最近は、さまざまな書物がデジタル化していて、視覚障害者の中にも音声で本を楽しむ方がますます増えてきました。でも、耳で聞くより点字で読みたいという方はまだまだいらっしゃるので、人が手掛ける点訳はなくなることはないと思っています。「必要な人に届くのが一番」と思いながら、日々作業をしています。
点訳で使用する各種テキスト類。
国語辞典や百科事典、人名、医学など
本のジャンルによって専門の辞書にあたることも。
点訳は新しい世界を広げてくれる存在
「誰かのために」といった気持ちよりは、自分が点訳をやっていて楽しいから今まで続けてこられました。以前、私が手がけた本を読んでくれた目の不自由な方から、日本点字図書館を経由して本の感想とお礼をお手紙でいただいたことがありました。その方とは個人的にしばらく手紙のやり取りをしていました。「読んでくれている人がいる。やってきてよかったな」と温かな気持ちになります。

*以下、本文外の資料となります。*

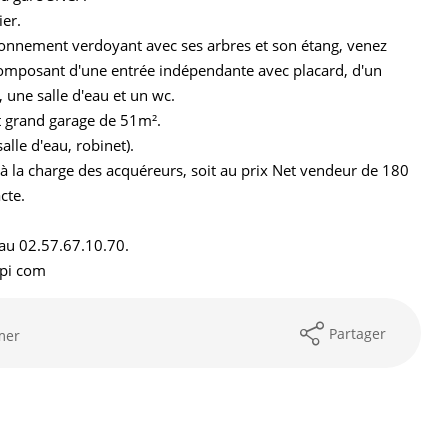
er.
ronnement verdoyant avec ses arbres et son étang, venez
 composant d'une entrée indépendante avec placard, d'un
 une salle d'eau et un wc.
t grand garage de 51m².
alle d'eau, robinet).
à la charge des acquéreurs, soit au prix Net vendeur de 180
cte.
 au 02.57.67.10.70.
mpi com
Partager
mer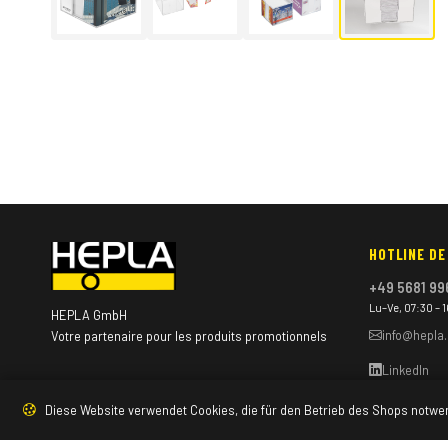
▶
HOTLINE DE
+49 5681 99
Lu–Ve, 07:30 – 
HEPLA GmbH
info@hepla
Votre partenaire pour les produits promotionnels
LinkedIn
Diese Website verwendet Cookies, die für den Betrieb des Shops notwe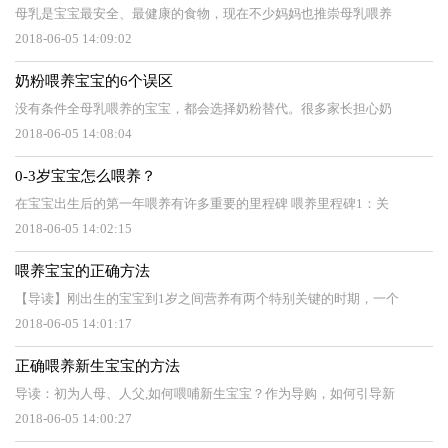
母乳是宝宝最安全、最健康的食物，现在不少妈妈也推崇母乳喂养
2018-06-05 14:09:02
奶粉喂养宝宝的6个误区
没有条件全母乳喂养的宝宝，都会选择奶粉替代。很多家长担心奶
2018-06-05 14:08:04
0-3岁宝宝怎么喂养？
在宝宝出生后的第一年喂养有许多重要的里程碑 喂养里程碑1：关
2018-06-05 14:02:15
喂养宝宝的正确方法
【导读】刚出生的宝宝到1岁之间营养有两个特别关键的时期，一个
2018-06-05 14:01:17
正确喂养新生宝宝的方法
导读：初为人母、人父,如何喂哺新生宝宝？作为导购，如何引导新
2018-06-05 14:00:27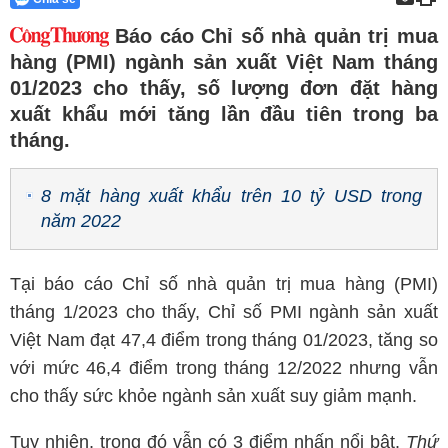
Báo cáo Chỉ số nhà quản trị mua
hàng (PMI) ngành sản xuất Việt Nam tháng
01/2023 cho thấy, số lượng đơn đặt hàng
xuất khẩu mới tăng lần đầu tiên trong ba
tháng.
8 mặt hàng xuất khẩu trên 10 tỷ USD trong
năm 2022
Tại báo cáo Chỉ số nhà quản trị mua hàng (PMI)
tháng 1/2023 cho thấy, Chỉ số PMI ngành sản xuất
Việt Nam đạt 47,4 điểm trong tháng 01/2023, tăng so
với mức 46,4 điểm trong tháng 12/2022 nhưng vẫn
cho thấy sức khỏe ngành sản xuất suy giảm mạnh.
Tuy nhiên, trong đó vẫn có 3 điểm nhấn nổi bật.
Thứ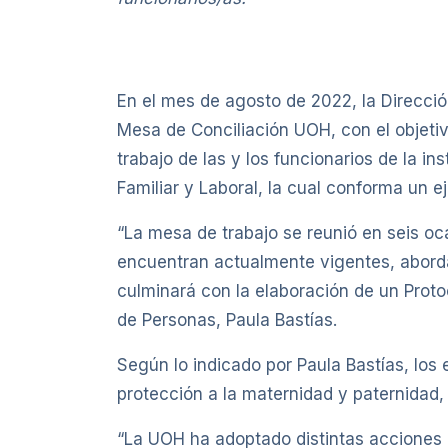
En el mes de agosto de 2022, la Direcció
Mesa de Conciliación UOH, con el objetivo
trabajo de las y los funcionarios de la ins
Familiar y Laboral, la cual conforma un e
“La mesa de trabajo se reunió en seis oc
encuentran actualmente vigentes, aborda
culminará con la elaboración de un Protoc
de Personas, Paula Bastías.
Según lo indicado por Paula Bastías, los 
protección a la maternidad y paternidad,
“La UOH ha adoptado distintas acciones con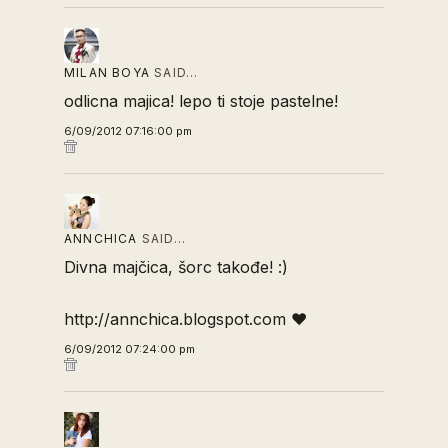
MILAN BOYA
SAID…
odlicna majica! lepo ti stoje pastelne!
6/09/2012 07:16:00 pm
ANNCHICA
SAID…
Divna majčica, šorc takođe! :)
http://annchica.blogspot.com ♥
6/09/2012 07:24:00 pm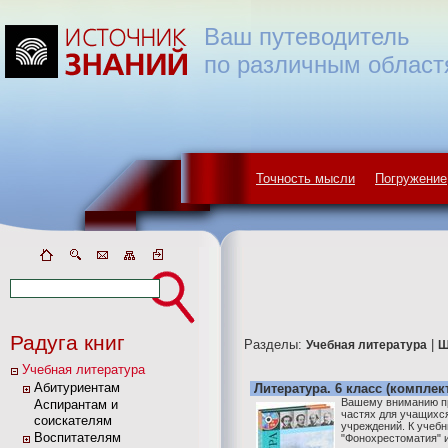
Ваш путеводитель
по различным област
Точность мысли
Погружение
Радуга книг
Разделы:
|
Учебная литература
Ш
Учебная литература
Абитуриентам
Литература. 6 класс (комплект
Вашему вниманию пр
Аспирантам и
частях для учащихс
соискателям
учреждений. К учеб
Воспитателям
"Фонохрестоматия" 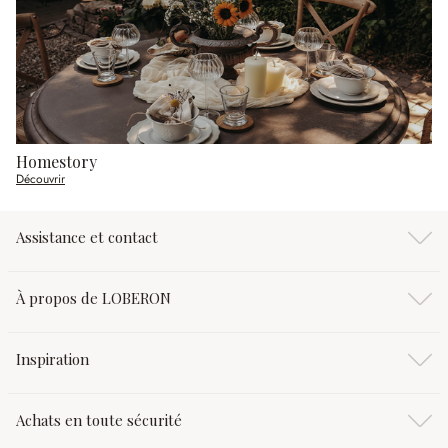
Homestory
Découvrir
Assistance et contact
À propos de LOBERON
Inspiration
Achats en toute sécurité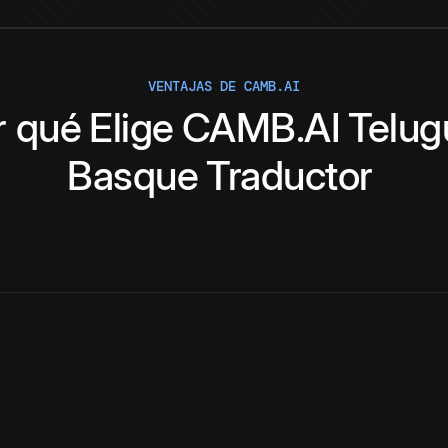
VENTAJAS DE CAMB.AI
r qué
Elige
CAMB.AI
Telug
Basque
Traductor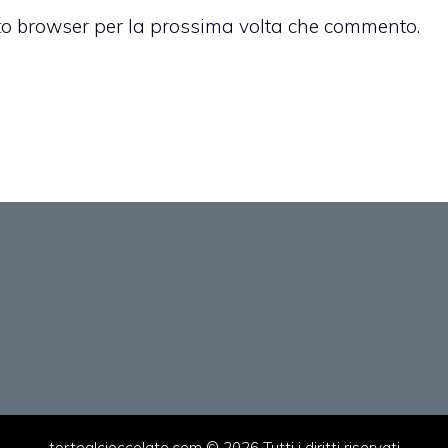
sto browser per la prossima volta che commento.
tortealcioccolato.com © 2026 Tutti i diritti riservati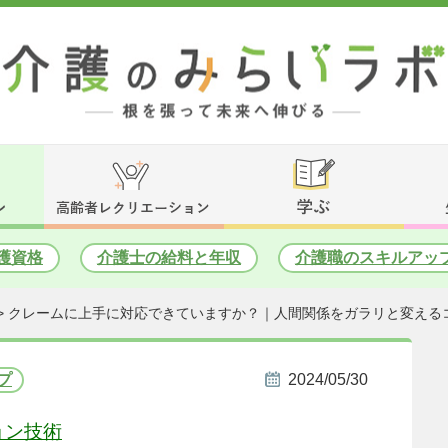
護資格
介護士の給料と年収
介護職のスキルアッ
>
クレームに上手に対応できていますか？｜人間関係をガラリと変える
プ
2024/05/30
ョン技術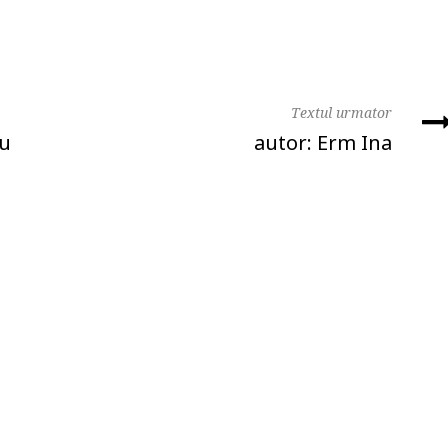
Textul urmator
gu
autor: Erm Ina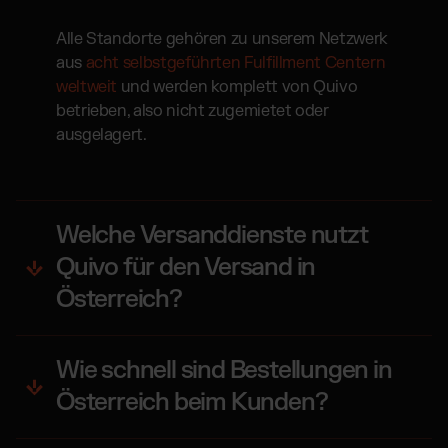
Alle Standorte gehören zu unserem Netzwerk
aus
acht selbstgeführten Fulfillment Centern
weltweit
und werden komplett von Quivo
betrieben, also nicht zugemietet oder
ausgelagert.
Welche Versanddienste nutzt
Quivo für den Versand in
Österreich?
Wie schnell sind Bestellungen in
Österreich beim Kunden?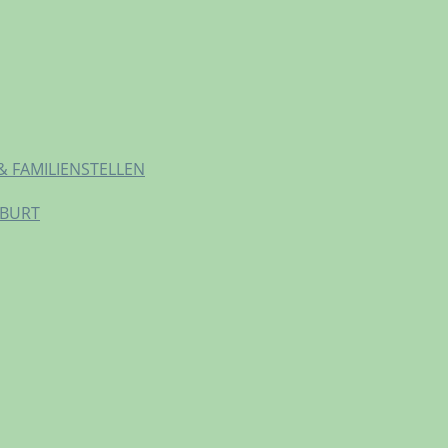
& FAMILIENSTELLEN
EBURT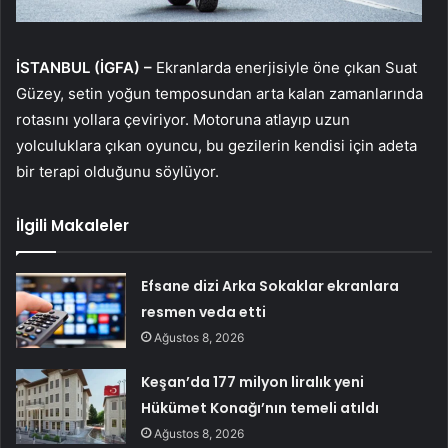
İSTANBUL (İGFA) –
Ekranlarda enerjisiyle öne çıkan Suat
Güzey, setin yoğun temposundan arta kalan zamanlarında
rotasını yollara çeviriyor. Motoruna atlayıp uzun
yolculuklara çıkan oyuncu, bu gezilerin kendisi için adeta
bir terapi olduğunu söylüyor.
İlgili Makaleler
Efsane dizi Arka Sokaklar ekranlara
resmen veda etti
Ağustos 8, 2026
Keşan’da 177 milyon liralık yeni
Hükümet Konağı’nın temeli atıldı
Ağustos 8, 2026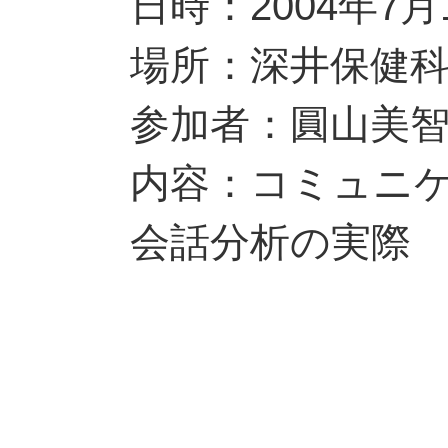
日時：2004年7月
場所：深井保健
参加者：圓山美
内容：コミュニ
会話分析の実際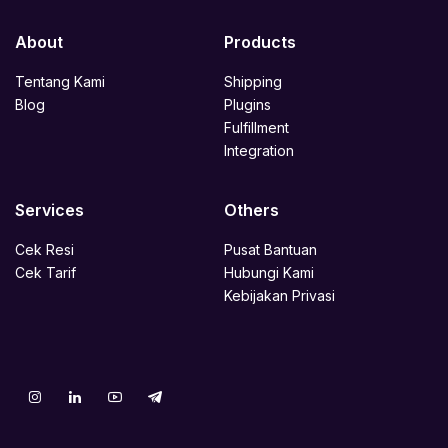
About
Products
Tentang Kami
Shipping
Blog
Plugins
Fulfillment
Integration
Services
Others
Cek Resi
Pusat Bantuan
Cek Tarif
Hubungi Kami
Kebijakan Privasi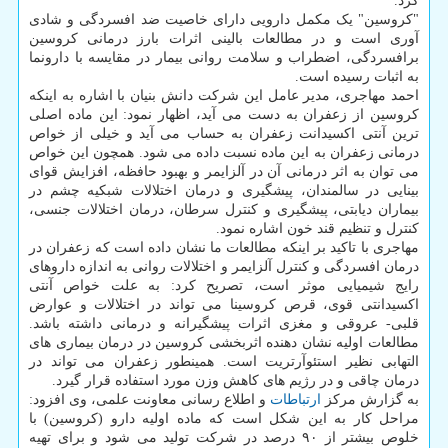
کرد.
"کروسین" یک مکمل دارویی دارای خاصیت ضد افسردگی و شادی
آوری است و در مطالعات بالینی اثرات بارز درمانی کروسین
برافسردگی، اضطراب و سلامت روانی بیمار در مقایسه با دارونما
به اثبات رسیده است.
احمد مهاجری، مدیر عامل این شرکت دانش بنیان با اشاره به اینکه
کروسین از زعفران به دست می آید، اظهار نمود: این ماده اصلی
ترین آنتی اکسیدانت زعفران به حساب می آید و خیلی از خواص
درمانی زعفران به این ماده نسبت داده می شود. همچون این خواص
می توان به اثر درمانی آن در آلزایمر و بهبود حافظه، افزایش قوای
بینایی در سالمندان، پیشگیری و درمان اختلالات شبکیه چشم در
بیماران دیابتی، پیشگیری و کنترل سرطان، درمان اختلالات جنسی،
کنترل و تنظیم قند خون اشاره نمود.
مهاجری با تاکید بر اینکه مطالعات ما نشان داده است که زعفران در
درمان افسردگی و کنترل آلزایمر و اختلالات روانی به اندازه داروهای
رایج شیمیایی موثر است، تصریح کرد: به علت خواص آنتی
اکسیدانتی قوی، قرص کروسینا می تواند در اختلالات و عوارض
قلبی- عروقی و مغزی اثرات پیشگیرانه و درمانی داشته باشد.
مطالعات اولیه نشان دهنده اثربخشی کروسین در درمان بیماری های
التهابی نظیر استئوآرتریت است. همینطور زعفران می تواند در
درمان چاقی و در رژیم های کاهش وزن مورد استفاده قرار گیرد.
به گزارش مرکز
ارتباطات
و اطلاع رسانی معاونت علمی، وی افزود:
مراحل کار به این شکل است که ماده اولیه دارو (کروسین) با
خلوص بیشتر از ۹۰ درصد در شرکت تولید می شود و برای تهیه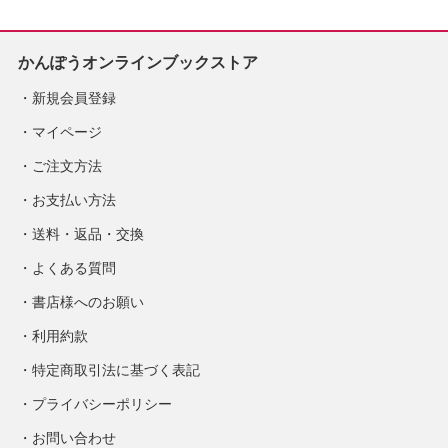
かんぽうオンラインブックストア
新規会員登録
マイページ
ご注文方法
お支払い方法
送料・返品・交換
よくある質問
書店様へのお願い
利用約款
特定商取引法に基づく表記
プライバシーポリシー
お問い合わせ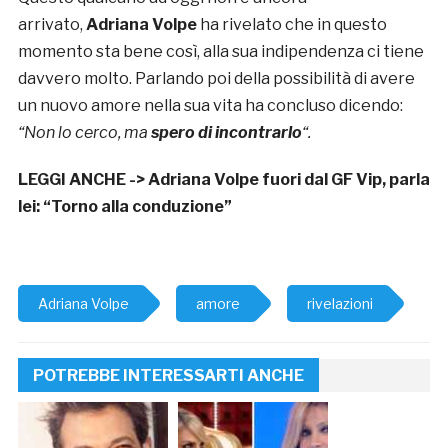
arrivato,
Adriana Volpe
ha rivelato che in questo
momento sta bene così, alla sua indipendenza ci tiene
davvero molto. Parlando poi della possibilità di avere
un nuovo amore nella sua vita ha concluso dicendo:
“Non lo cerco, ma
spero di incontrarlo
“.
LEGGI ANCHE ->
Adriana Volpe fuori dal GF Vip, parla
lei: “Torno alla conduzione”
Adriana Volpe
amore
rivelazioni
POTREBBE INTERESSARTI ANCHE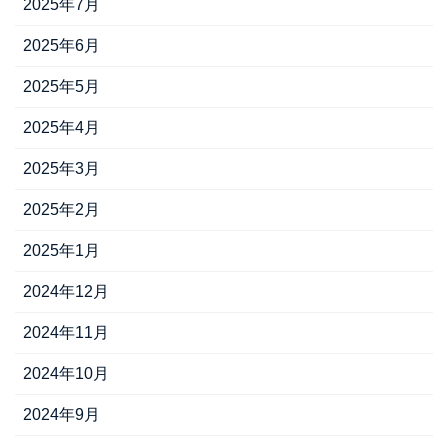
2025年7月
2025年6月
2025年5月
2025年4月
2025年3月
2025年2月
2025年1月
2024年12月
2024年11月
2024年10月
2024年9月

また、自分自身では手に取らないようなジャンルの本の点訳依頼が来ることも多く、読んだらハマってしまった作家さんもいます。ずっと主婦をしていたら知るはずもなかった新しい世界に触れることができるのはありがたいことです。
これまで点訳の世界に長く携わってこられたのは、家族や日本点字図書館をはじめ、いろいろな人の協力やお導きがあったから。無我夢中であっという間でしたが、私の世界を広げてくれた点字には感謝しています。これからも、点訳のボランティアをできるだけ長く続けていければと思っています。